SHORT TERM: most markets closed worldwide, YM (DOW) -120
Overnight mostly only Asian markets were open: -0.1%. European markets were closed. US index futures traded throughout the night and ES (SPX) was +3.0 prior to the Payrolls report. At 8:30 monthly Payrolls were reported lower: 120K vs 227K, well below the 230K estimate. The Unemployment rate, however, dropped: 8.2% vs 8.3%. Stock index futures sold off quite dramatically after the report, and Bonds rallied. At the 9:15 EST AM close ES (SPX) was -15.25, NQ (NDX) was -28.50, and ZN (Bonds) were +27 ticks. In Forex trading Gold gained $11.00, and the USD declined.
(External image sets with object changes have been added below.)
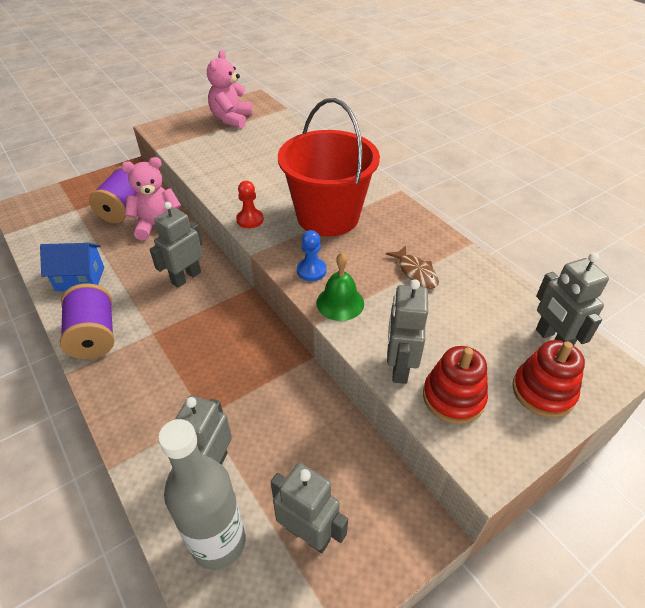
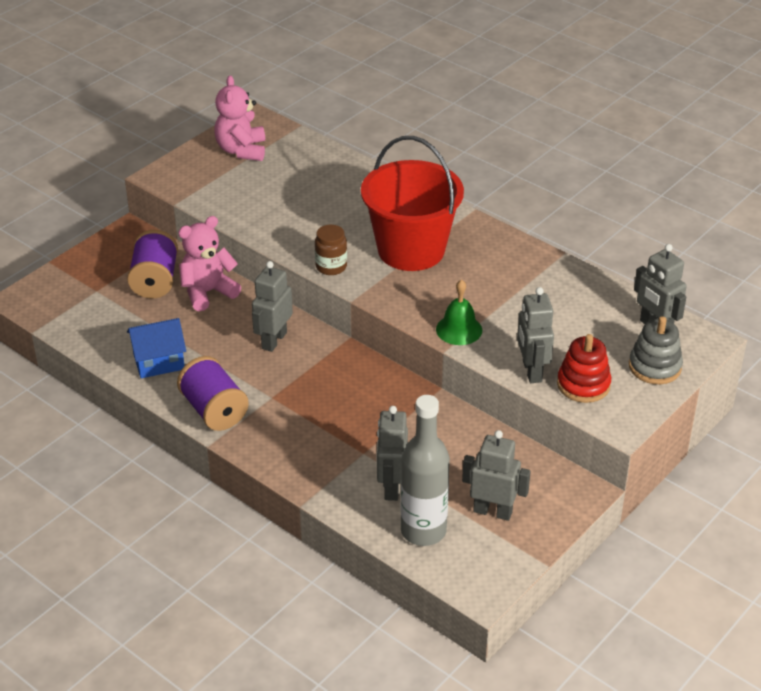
camera: 15 degrees left, 5 degrees down
(250, 220) = (331, 267): red pawn -> brown jar
(311, 271) = (419, 306): blue pawn -> none
(416, 272) = (519, 290): brown fish -> none
(543, 391) = (654, 367): red stacking toy -> grey stacking toy

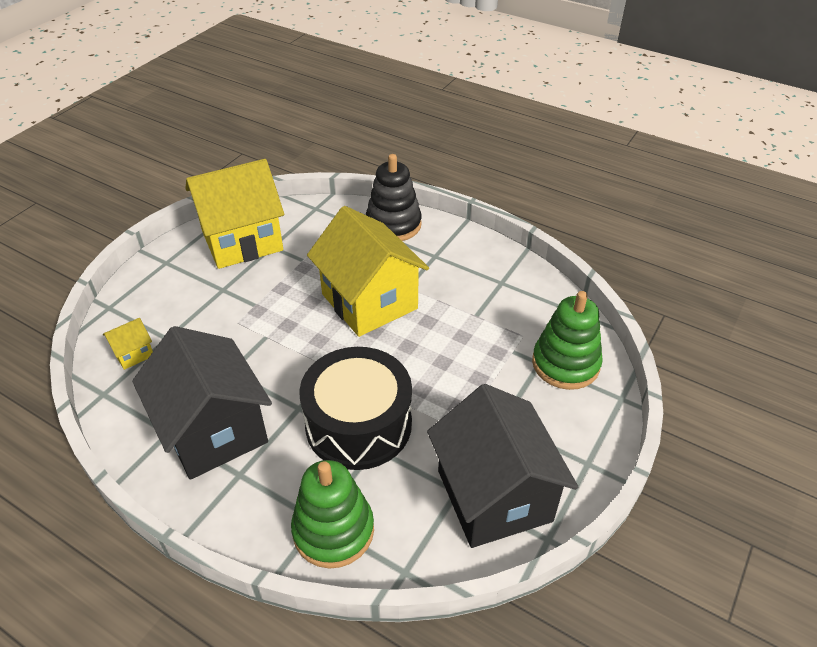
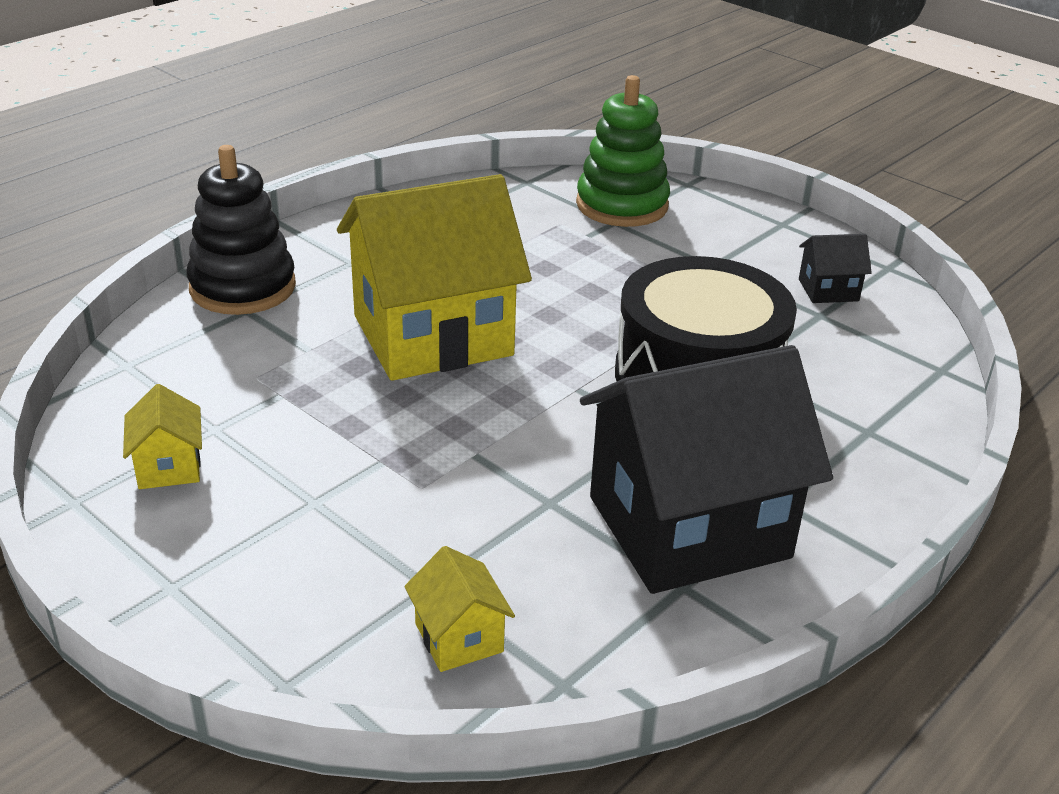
camera: 80 degrees left, 10 degrees down
(242, 241) = (169, 467): yellow house -> yellow house, size x0.41
(333, 530) = (884, 418): green stacking toy -> none
(494, 496) = (828, 290): black house -> black house, size x0.41

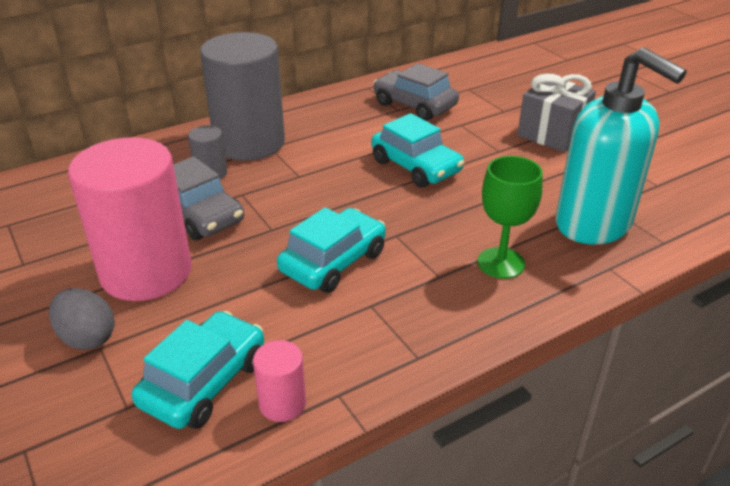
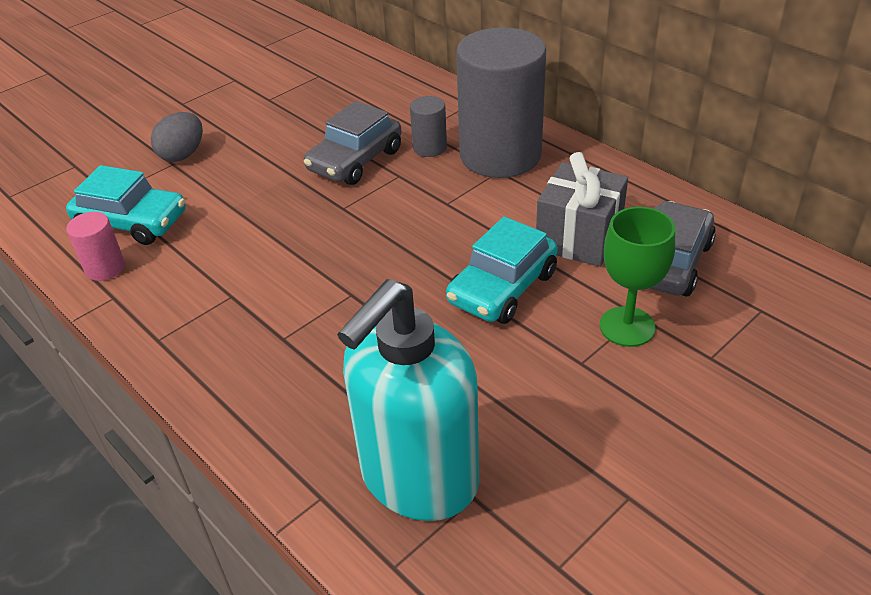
camera: 80 degrees right, 5 degrees up
(146, 272) = (265, 157): pink cylinder -> none
(333, 262) = (296, 258): turquoise car -> none
(501, 263) = (313, 387): green goblet -> green goblet (627, 326)
(552, 134) = (663, 421): grey gift -> grey gift (579, 238)

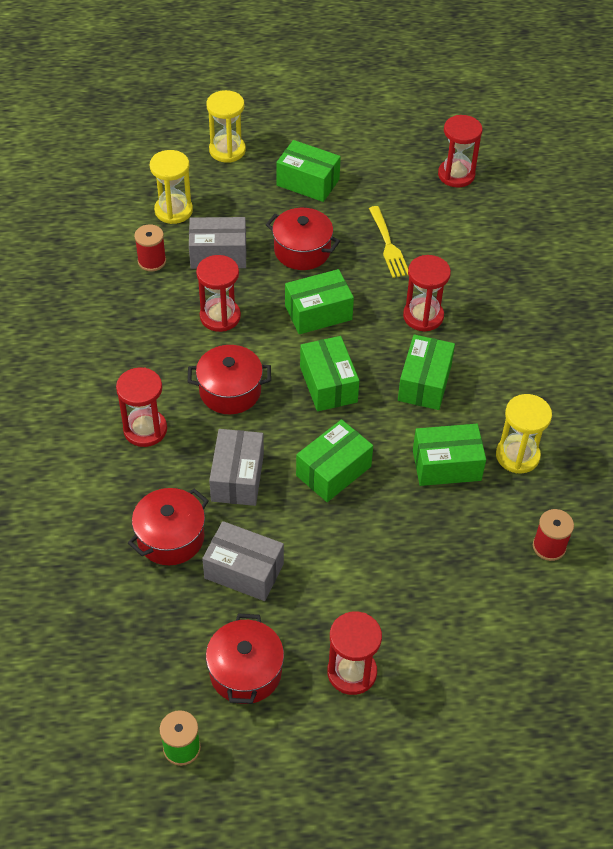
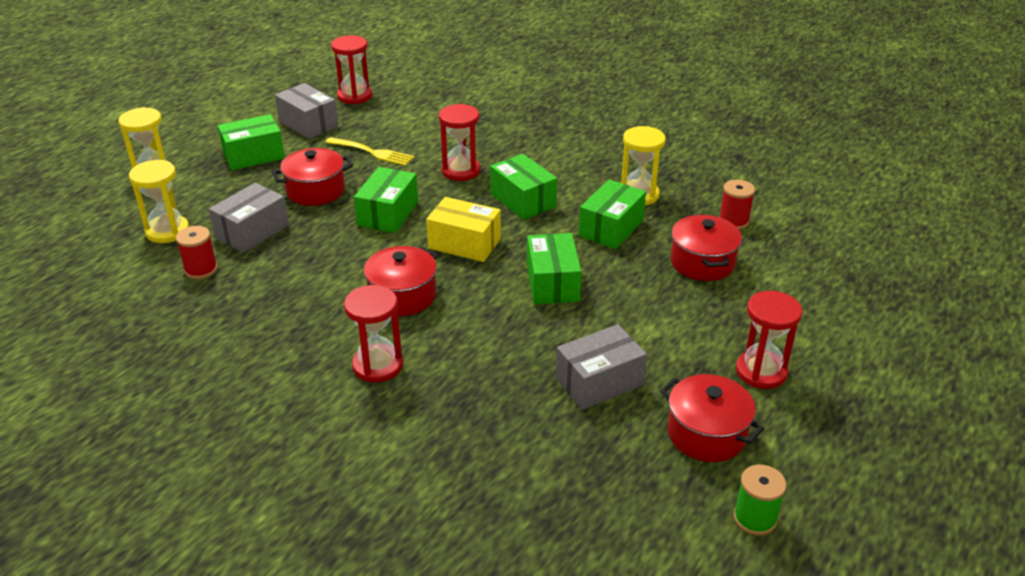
camera: 50 degrees left, 15 degrees down
(170, 537) = (515, 409): red pot -> red pot (702, 262)
(220, 316) = (318, 263): red hourglass -> none
(237, 477) = (497, 337): grey box -> grey box (308, 124)
(328, 384) = (464, 243): green box -> yellow box

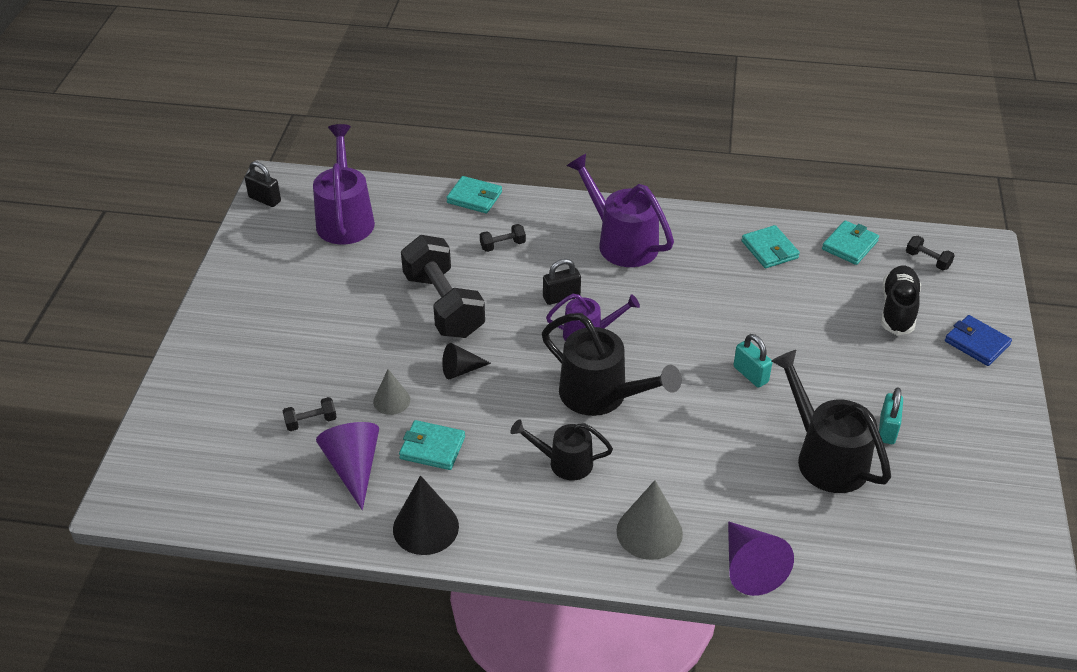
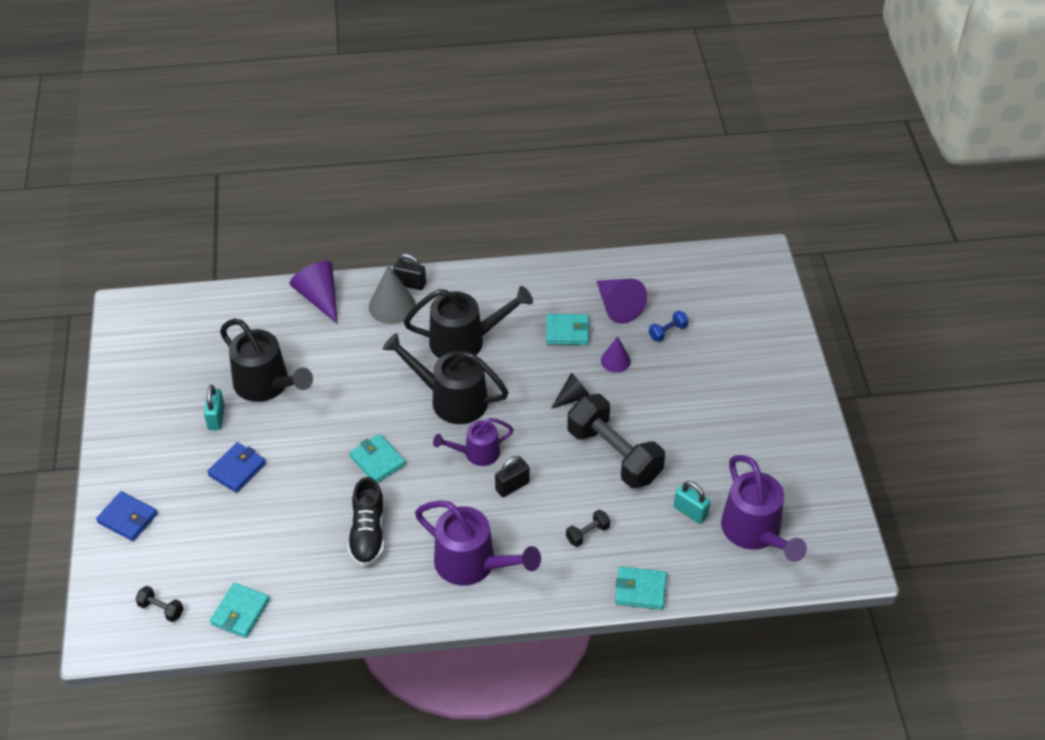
camera: 165 degrees right, 5 degrees up
(265, 199) = (848, 538): black padlock -> black padlock (410, 284)
(311, 422) = (667, 332): black dumbbell -> blue dumbbell
(391, 400) = (615, 361): grey cone -> purple cone
(425, 527) = (547, 279): black cone -> none
(563, 462) = (466, 341): black watering can -> black watering can, size x1.65
(750, 374) = (330, 444): turquoise padlock -> turquoise padlock (690, 512)
(769, 249) = (322, 588): turquoise wallet -> turquoise wallet (377, 461)
(858, 368) = (237, 469): none -> blue wallet
(897, 310) = (197, 540): black shoe -> black shoe (368, 534)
Last night the FED reported an uptick in the M1-multipler, but another downtick in the Monetary base. It appears our Primary wave III, in the monetary base, peaked in February at $2.753 tln. The monetary base is currently at $2.659 tln and declining. Economic reports that come in later in the day will be included in the weekend report.
Should the market open monday at current futures levels, the SPX will be challenging the lower end of the OEW 1386 support pivot, and possibly entering the 1372 pivot range. This would create the largest pullback since December’s 65 SPX point decline. With the recent diagonal triangle pattern in place for Intermediate wave v, a new downtrend is likely underway. Will cover this and what it suggests in the weekly update. Enjoy the holiday!